L’art dans la ville ne passe pas que par le monumental et peut aussi s’exprimer dans le mobilier urbain. A Ivry-sur-Seine, l’artiste Agnès Thurnauer, qui travaille sur le langage depuis des années, a déployé son alphabet à hauteur d’assise et les habitués du quartier ne s’y sont pas trompés.
Le langage, Agnès Thurnauer en explore la portée depuis longtemps, “probablement en raison d’une expérience personnelle avec mon frère aîné qui ne parlait pas”, confie-t-elle. Née en 1962, l’artiste peintre et sculptrice visite toutes ses dimensions, intégrant souvent l’écriture dans ses tableaux, occasion d’un dialogue avec son public mais aussi avec les artistes de toutes époques. Depuis plusieurs années, ce travail s’est matérialisé par des lettres, les Matrices. “En deux dimensions, je peins la figure en me promenant entre les lettres. En trois dimensions, ce sont les spectateurs qui, en circulant, feront l’expérience de la dimension spatiale du langage”, explique l’artiste. Une matérialisation qui a déjà pris forme au musée de l’Orangerie où ses douze lettres bancs en aluminium composent le mot chromatiques pour accompagner le visiteur vers les Nymphéas de Claude Monet.
A Ivry-sur-Seine, où Agnès Thurnauer est installée de longue date et a exposé à la galerie Fernand Léger, c’est dans l’un des nouveaux quartiers de la zac Ivry Confluences, square de la Minoterie (en référence au passé productif du lieu) que ses Matrices ont trouvé à s’exprimer.
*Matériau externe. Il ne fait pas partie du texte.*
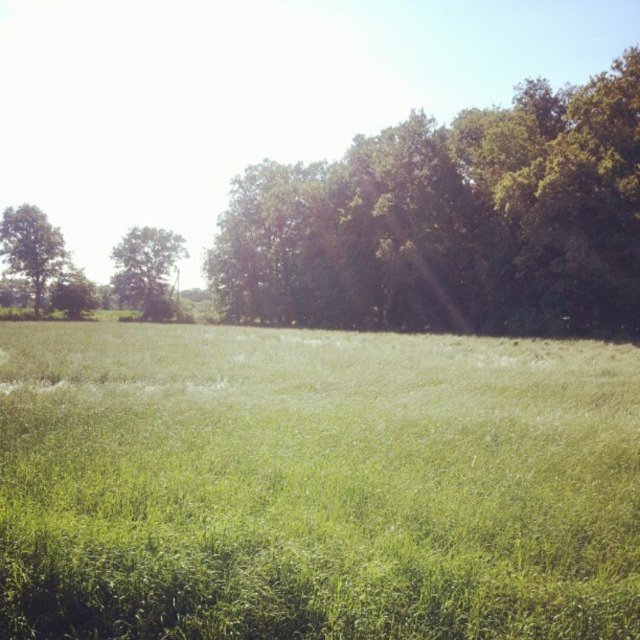
How distant is green grassy pasture at center from green leafy tree at left?

They are 72.39 meters apart.

Can you confirm if green grassy pasture at center is positioned to the left of green leafy tree at left?

Incorrect, green grassy pasture at center is not on the left side of green leafy tree at left.

Between point (390, 461) and point (44, 285), which one is positioned in front?

Point (390, 461) is in front.

Locate an element on the screen. This screenshot has width=640, height=640. green grassy pasture at center is located at coordinates (314, 484).

Which is above, green leafy tree at upper right or green leafy tree at left?

Positioned higher is green leafy tree at upper right.

Who is positioned more to the right, green leafy tree at upper right or green leafy tree at left?

Positioned to the right is green leafy tree at upper right.

Where is `green leafy tree at upper right`? This screenshot has height=640, width=640. green leafy tree at upper right is located at coordinates (451, 221).

Who is more forward, [508,545] or [134,269]?

Point [508,545] is more forward.

Measure the distance between green grassy pasture at center and camera.

green grassy pasture at center and camera are 14.88 feet apart from each other.

Who is more distant from viewer, (97, 397) or (160, 284)?

The point (160, 284) is behind.

Locate an element on the screen. This screenshot has height=640, width=640. green grassy pasture at center is located at coordinates (314, 484).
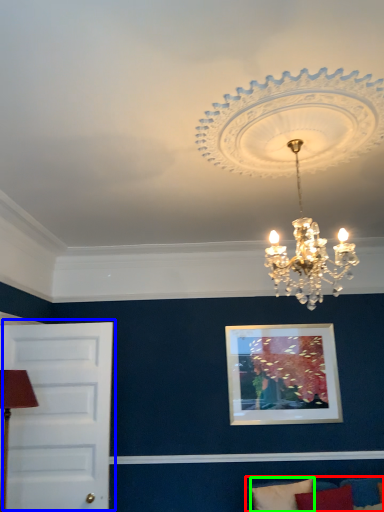
Question: Based on their relative distances, which object is farther from couch (highlighted by a red box)? Choose from door (highlighted by a blue box) and pillow (highlighted by a green box).

Choices:
 (A) door
 (B) pillow

Answer: (A)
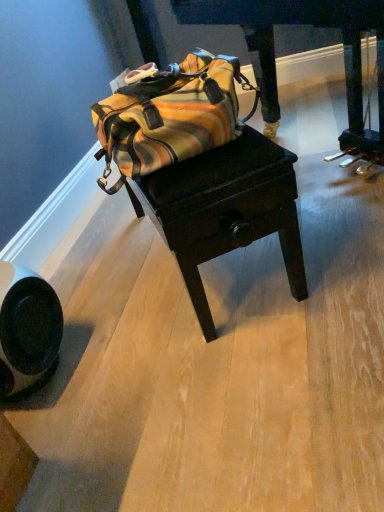
I want to click on vacant area to the right of wooden table at center, so (x=330, y=207).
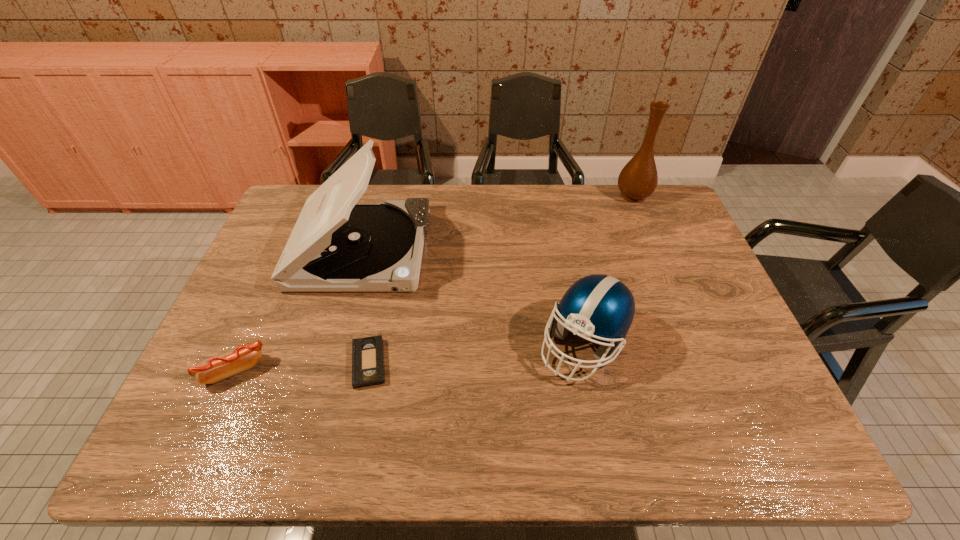
The width and height of the screenshot is (960, 540). Find the location of `the rightmost object`. the rightmost object is located at coordinates (638, 179).

Where is `vase`? This screenshot has height=540, width=960. vase is located at coordinates (638, 179).

Find the location of `CD player`. CD player is located at coordinates (336, 245).

Locate an element on the screen. The width and height of the screenshot is (960, 540). football helmet is located at coordinates (601, 307).

Image resolution: width=960 pixels, height=540 pixels. I want to click on the fourth object from left to right, so click(x=601, y=307).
“Il nous a fallu du temps pour repérer les implantations possibles, évaluer les espaces, motive le maire, Philippe Bouyssou (PCF). Le choix du square de la Minoterie complète un parcours artistique entre l’œuvre de l’artiste Francisco Ruiz de Infaté (groupe scolaire Rosalind Franklin) et celle de l’artiste Jean Clareboult (groupe scolaire de l’Orme-au-Chat).”
Ce mercredi, 17 des 20 consonnes en bronze patiné avaient déjà pris leurs aises. “J’ai travaillé sur l’emplacement des lettres sur une maquette mais une fois sur place, la vision n’est pas la même et cela requiert quelques ajustements pour obtenir de belles courbes”, explique Agnès Thurnauer, venue superviser l’installation de ses moulages, réalisés avec la fonderie Art Fusion. “L’idée est d’introduire ces consonnes dans l’espace public afin de transformer ce lieu de cheminement en un lieu d’échange et de dialogue, comme un forum dans les cités grecques et romaines”, poursuit l’artiste.
De fait, il suffi de quelques heures à peine pour que les riverains ne s’approprient les blocs vert-de-gris. “Mardi soir, nous pouvions déjà voir des enfants jouer autour, des adultes s’y réunir pour boire un coup ensemble. Lorsqu’ils attendent leur bus un peu trop longtemps, les usagers s’assoient sur les lettres les plus proches de l’arrêt”, témoigne Fabien Delattre, le responsable du projet pour Art Fusion, la fonderie basée dans en Auvergne. Avec trois collègues, il installe ces pièces de chaudronnerie en bronze à même les pavés, soudés au sol par scellement chimique. Les matériaux ont été volontairement choisis pour leur robustesse.
Les voyelles aux habitants
Mais au fait, où sont les voyelles? Celles-ci seront offertes aux 200 foyers riverains du passage, à l’échelle main, à savoir 2 cm. “J’ai voulu jouer aussi sur la complémentarité entre espace public et espace privé”, explique la sculptrice, “pour que langage urbain et langage intime se complètent et se répondent.”
La commande de la ville a été réalisée avec le concours financier de Sadev94, aménageur de la zac, et du ministère de la Culture (via la DRAC-Île-de-France).